A callable can also be an argument for the `to_format` parameter, with the
additional, optional, `to_format_buffer` parameter. Some pandas dataframe writing
methods, such as `pd.to_pickle`, have a required path argument, that must be
either a string file path or a bytes object. An example for writing data to a
pickle file would be:
```{code-cell} python
import tempfile
def custom_to_pickle(data, *args, **kwargs):
return data.to_pickle(*args, **kwargs)
def custom_to_pickle_buffer():
"""Create a named temporary file handle to write the pickle file."""
return tempfile.NamedTemporaryFile()
class OutSchemaPickleCallable(OutSchema):
class Config:
to_format = custom_to_pickle
# If provided, the output of this function will be supplied as
# the first positional argument to the ``to_format`` function.
to_format_buffer = custom_to_pickle_buffer
```
In this example, we use a `custom_to_pickle_buffer` function as the
`to_format_buffer` property, which returns a {func}`tempfile.NamedTemporaryFile`.

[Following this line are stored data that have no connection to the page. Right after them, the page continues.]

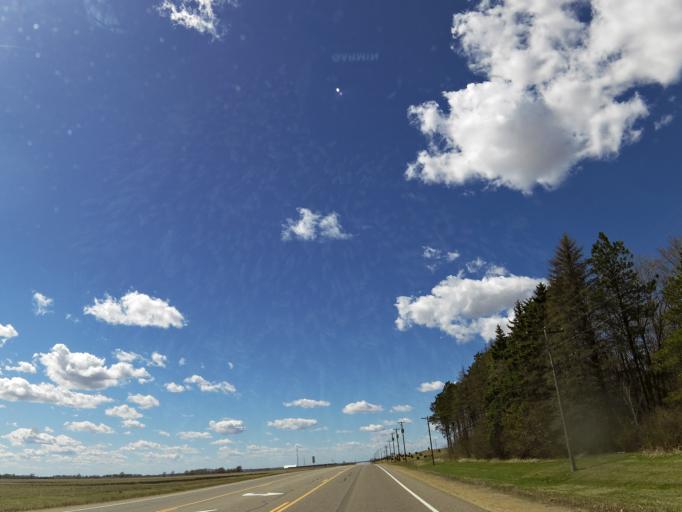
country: US
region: Minnesota
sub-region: Dakota County
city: Rosemount
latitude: 44.7175
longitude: -93.0982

This will be supplied as a positional argument to the `custom_to_pickle`
function.
The full set of configuration options are:
```{eval-rst}
.. list-table:: Title
:widths: 50 60
:header-rows: 1
* - Format
- Argument
* - dict
- "dict"
* - csv
- "csv"
* - json
- "json"
* - feather
- "feather"
* - parquet
- "parquet"
* - pickle
- "pickle"
* - Callable
- Callable
```
## Takeaway
Data Format Conversion using the `{to/from}_format` configuration option
can modify the behavior of {py:func}`~pandera.decorators.check_types` -decorated
functions to convert input data from a particular serialization format into
a dataframe. Additionally, you can convert the output data from a dataframe to
potentially another format.
This dovetails well with the {ref}`FastAPI Integration <fastapi-integration>`
for validating the inputs and outputs of app endpoints.